**Extracted records:**
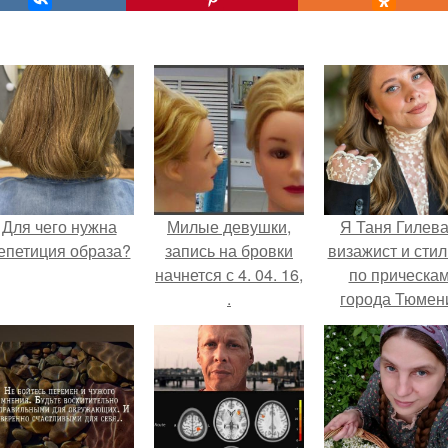
Для чего нужна
Милые девушки,
Я Таня Гилева
епетиция образа?
запись на бровки
визажист и стил
начнется с 4. 04. 16,
по прическа
.
города Тюмен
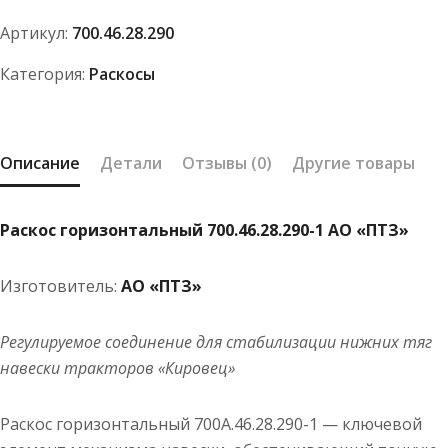
700.46.28.290-
Артикул:
700.46.28.290
1
АО
Категория:
Раскосы
"ПТЗ"
Описание
Детали
Отзывы (0)
Другие товары
Раскос горизонтальный 700.46.28.290-1 АО «ПТЗ»
Изготовитель:
АО «ПТЗ»
Регулируемое соединение для стабилизации нижних тяг
навески тракторов «Кировец»
Раскос горизонтальный 700А.46.28.290-1 — ключевой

**Exercise brief:** Please repeat all of the material above with "горизонтальный" swapped for "продольный" wherever it occurs, keeping everything else unchanged and leaving out the pictures.

**Answer to the exercise:**
Для чего нужна
Милые девушки,
Я Таня Гилева
епетиция образа?
запись на бровки
визажист и стил
начнется с 4. 04. 16,
по прическа
.
города Тюмен
700.46.28.290-
Артикул:
700.46.28.290
1
АО
Категория:
Раскосы
"ПТЗ"
Описание
Детали
Отзывы (0)
Другие товары
Раскос продольный 700.46.28.290-1 АО «ПТЗ»
Изготовитель:
АО «ПТЗ»
Регулируемое соединение для стабилизации нижних тяг
навески тракторов «Кировец»
Раскос продольный 700А.46.28.290-1 — ключевой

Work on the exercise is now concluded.